Over time, the world has observed how human rights and health issues have hampered the capacity of female and trans-women sex workers to live up to their potential and how societal inequalities have directly and indirectly impacted health inequity within this group.
Ensuring the rights of sex workers is critical to attaining gender equality as defined by the Convention on the Elimination of All Forms of Discrimination Against Women (CEDAW)
Our Demands
All women Movements should ensure that advocacy and services include and recognize that female sex workers, including transgender and nongender binary sex workers, are most affected by discrimination, gender-based violence, and barriers to accessing justice.
All feminist movements should support the human rights of sex workers by accepting that Human rights are universal, and the right of sex workers are human rights. In addition, Sex workers must be at the center of developing sex work policies and programs.

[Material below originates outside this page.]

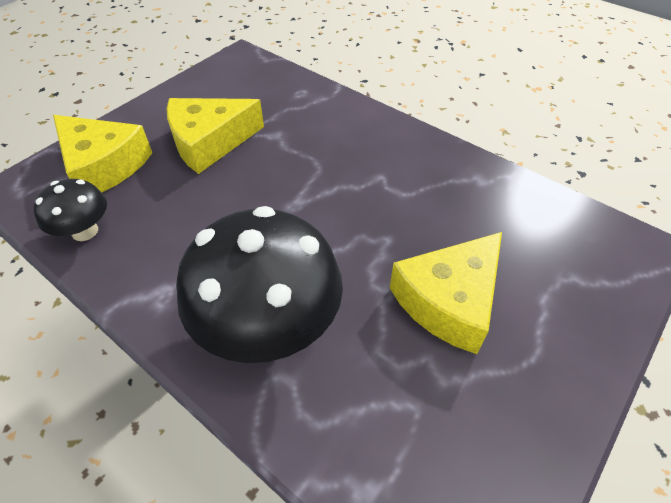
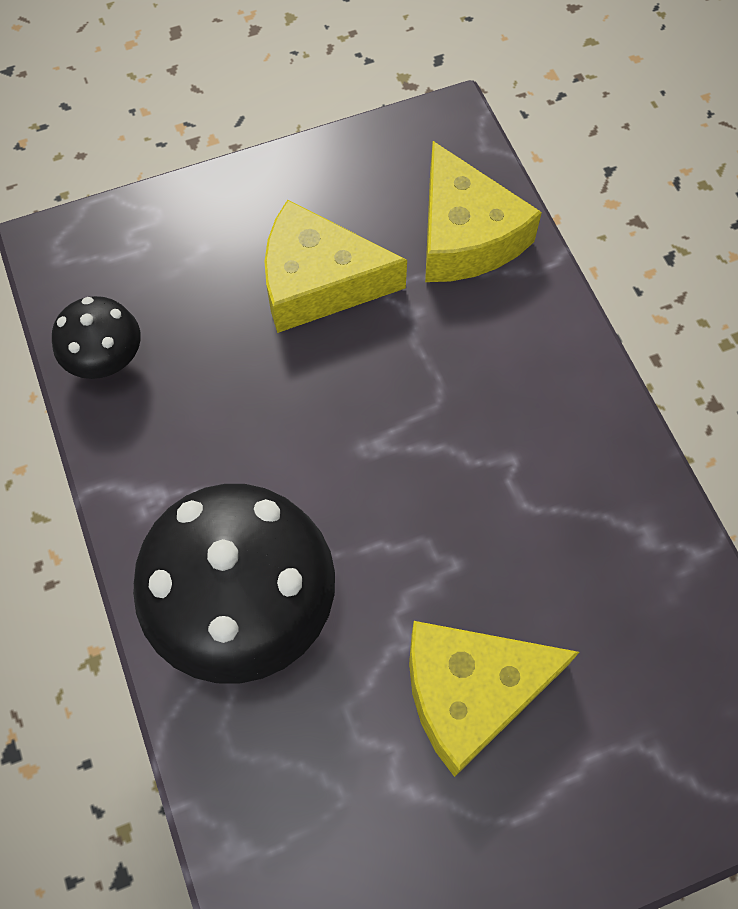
camera: 30 degrees right, 15 degrees up
yellow cheese [53,115,152,192] -> yellow cheese moved to [425,141,542,282]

We urge all women’s rights movements in Nigeria, particularly feminist movements, to join the campaign against the criminalization of sex work, stigma, exclusion, and violence by including the voices and demands of female and transgender sex workers in feminism campaigns.
Nigerian Government should ensure that national and state legislation prohibits discrimination in all forms and ensure the implementation of affirmative action measures to achieve substantive equality across the spectrum of economic, social, and cultural rights. In addition, pay particular attention to sex workers in their diversities while Recalling that gender equality is intersectional and requires the dismantling of discrimination in all spheres.
We encourage every woman and girl, including female and trans women sex workers, to speak up for themselves, exercise their rights, live their lives free of discrimination, stigmatization, harassment, or abuse, and make their own life/job choices.
Collectively we can all #BreakTheBias.